Com abordagens
individualizadas e recursos de ponta, dermatologista mostra que é possível
combater o envelhecimento sem cirurgias plásticas precoces
Pixabay
O envelhecimento é um processo natural, mas os
avanços da medicina estética permitem a prevenção de forma inteligente.

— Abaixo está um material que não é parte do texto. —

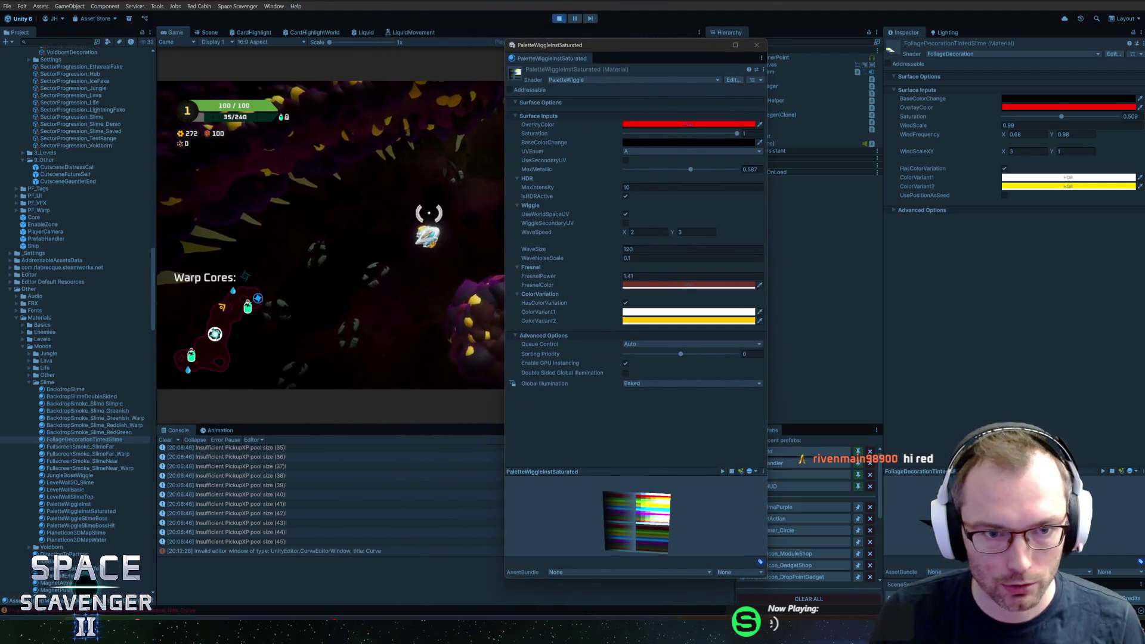
# Pause the game and run 'debug freecam' from the in-game debug console.
pyautogui.press('Escape')
pyautogui.press('Escape')
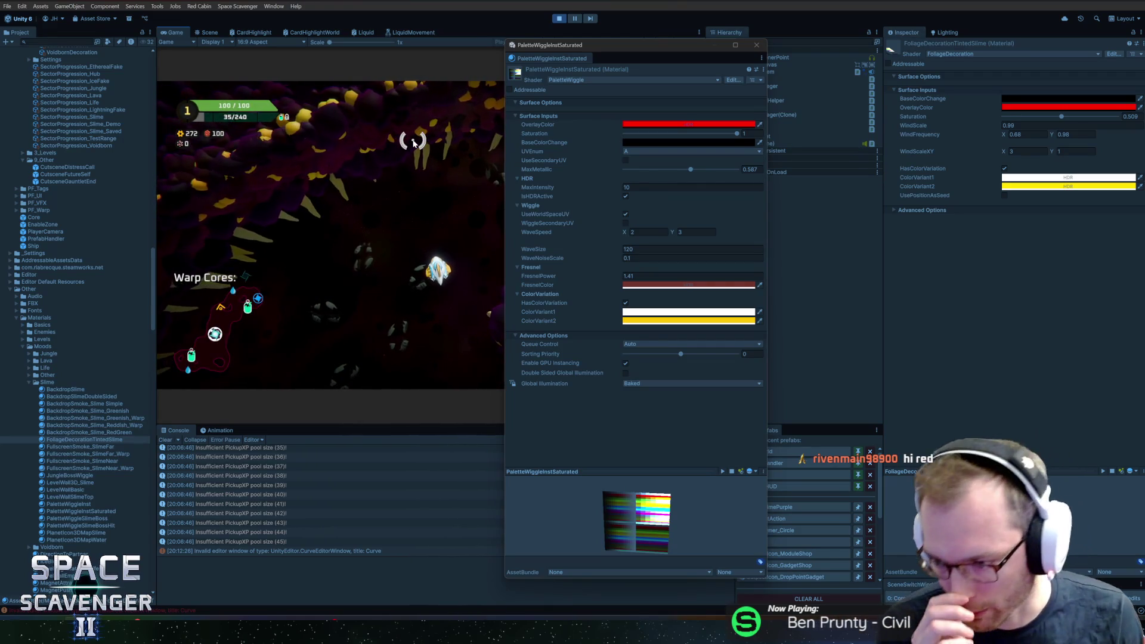
pyautogui.press('grave')
pyautogui.write('debug lock')
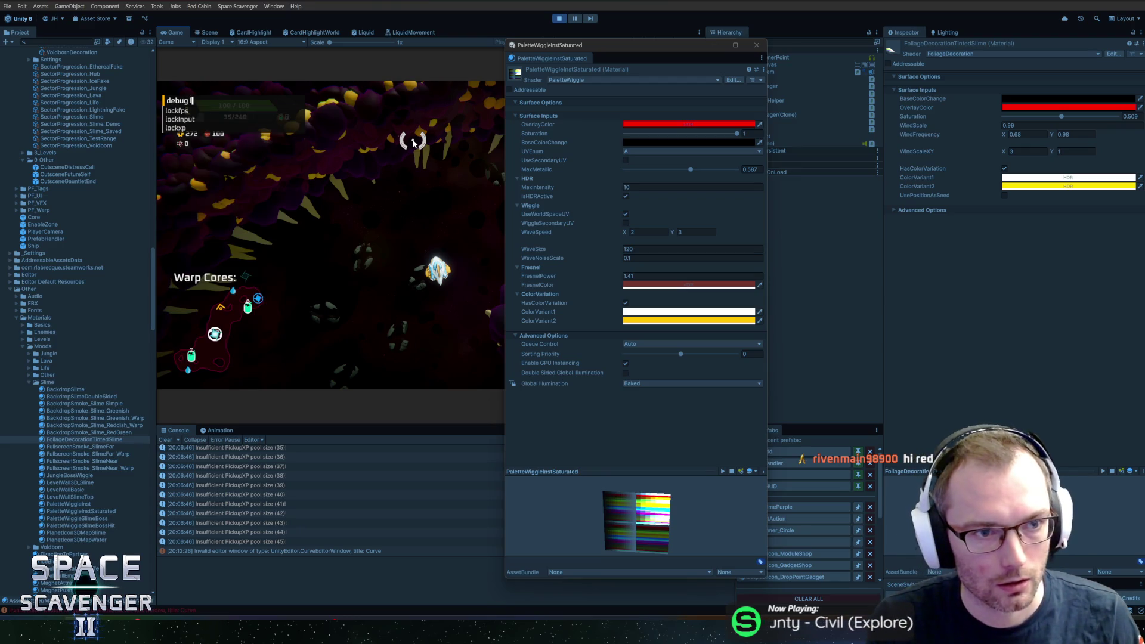
pyautogui.press('BackSpace')
pyautogui.press('BackSpace')
pyautogui.press('BackSpace')
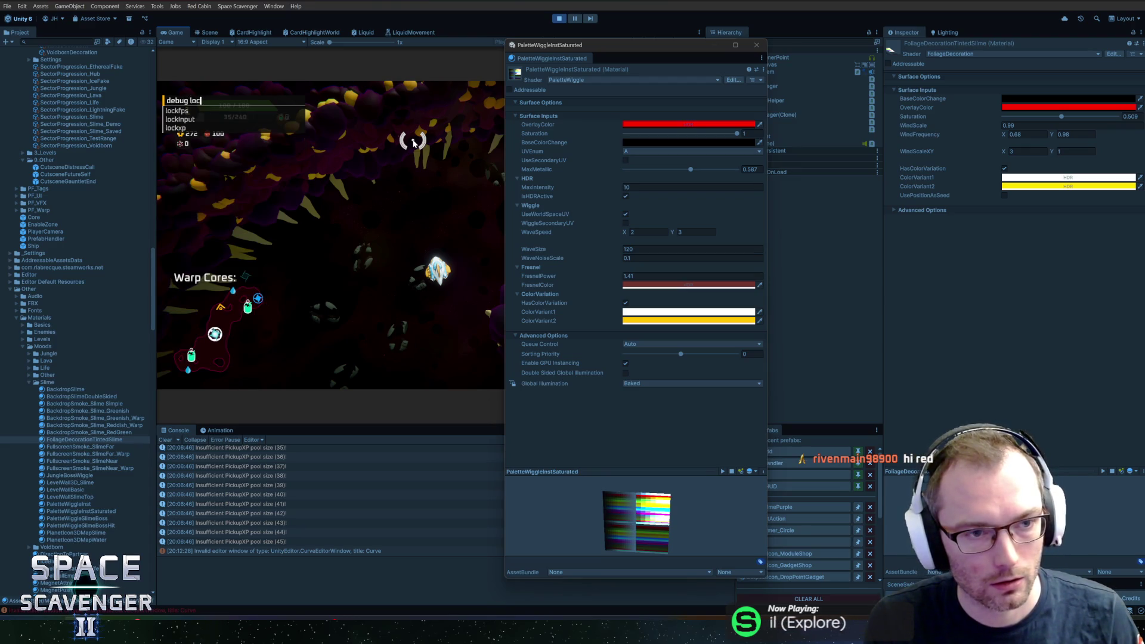
pyautogui.write('ship lo')
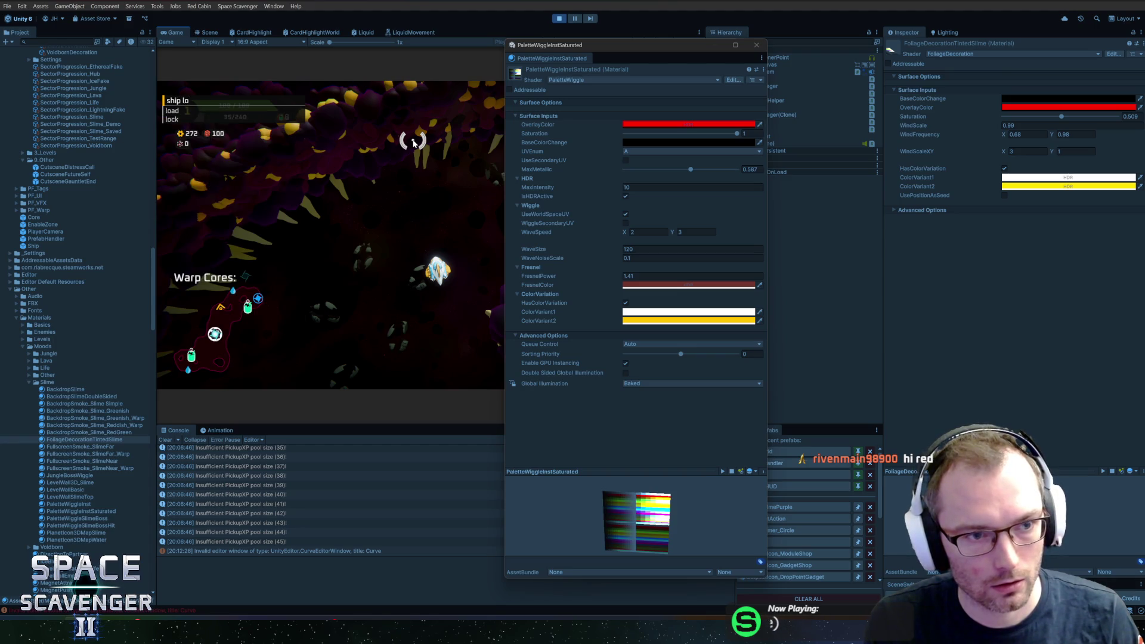
pyautogui.press('BackSpace')
pyautogui.press('BackSpace')
pyautogui.press('BackSpace')
pyautogui.write('debug freeca')
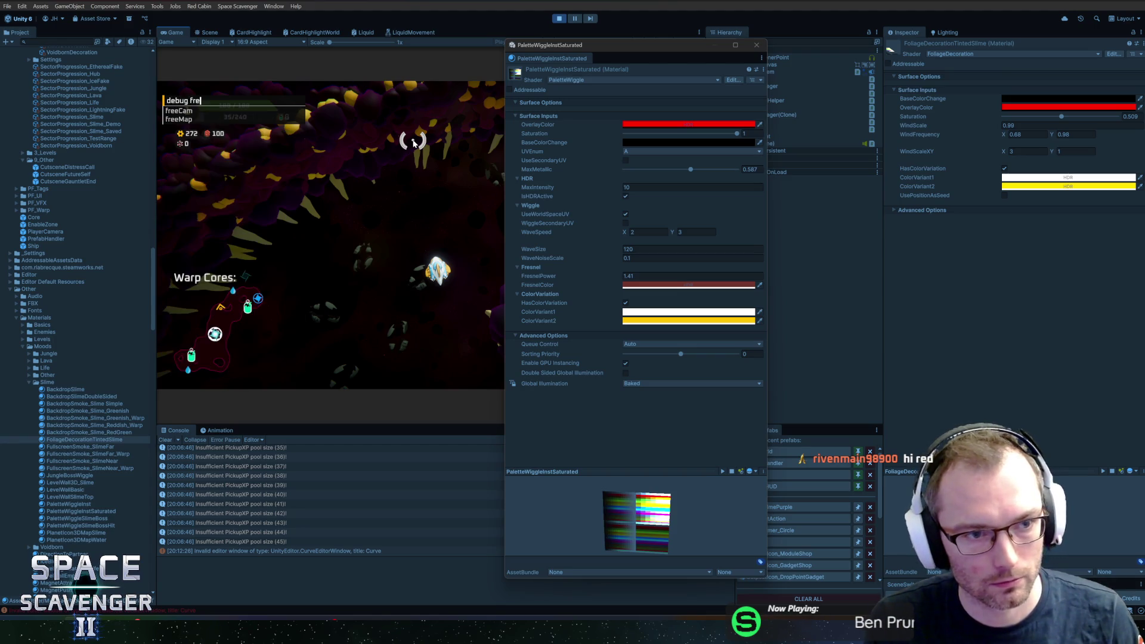
pyautogui.press('Tab')
pyautogui.press('Return')
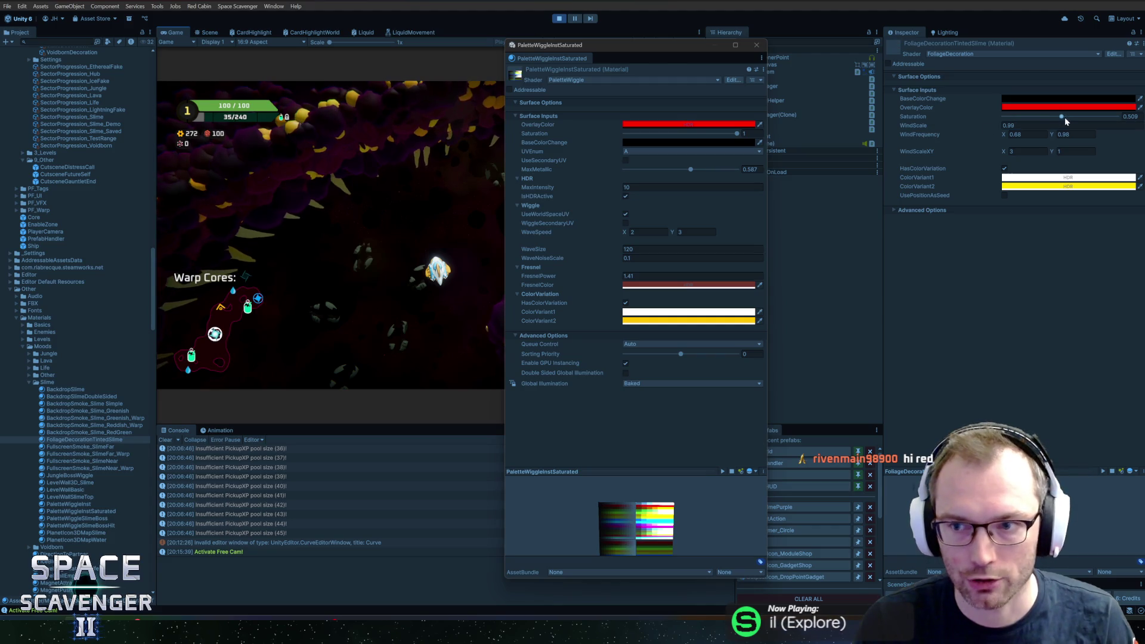
# Raise the foliage material's saturation to 1, reverting trial edits to WindScale and WindFrequency.
pyautogui.moveTo(1062, 117); pyautogui.dragTo(1117, 117)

Tecnologias como lasers de última geração, radiofrequência, bioestimuladores de
colágeno e injetáveis têm transformado o cuidado com a pele, promovendo
resultados duradouros e naturais, sem a necessidade de recorrer à cirurgia
plástica de forma precoce.
“Hoje em dia conseguimos atuar antes que os sinais
mais profundos apareçam. Isso nos permite preservar contornos, firmeza e
qualidade da pele de forma personalizada, evitando transformações radicais ou
efeitos artificiais. O segredo está na constância, no olhar técnico e no
respeito à individualidade”, afirma a dermatologista Mayla Carbone, membro da
Sociedade Brasileira de Dermatologia.
Entre os destaques do protocolo da especialista,
estão tecnologias como o laser Fotona StarWalker, que atua em manchas, poros e
textura, e o Fotona Dynamis, eficaz no estímulo de colágeno em camadas
profundas. A radiofrequência monopolar também entra como uma aliada na firmeza
do terço inferior do rosto e do pescoço.
“São tratamentos com base científica e que
evoluíram muito nos últimos anos. A radiofrequência, por exemplo, permite
alcançar profundidades específicas da pele com segurança. Já o Morpheus combina
microagulhas com radiofrequência, promovendo concentração de colágeno e
melhorando a textura com precisão milimétrica”, reforça a médica especialista.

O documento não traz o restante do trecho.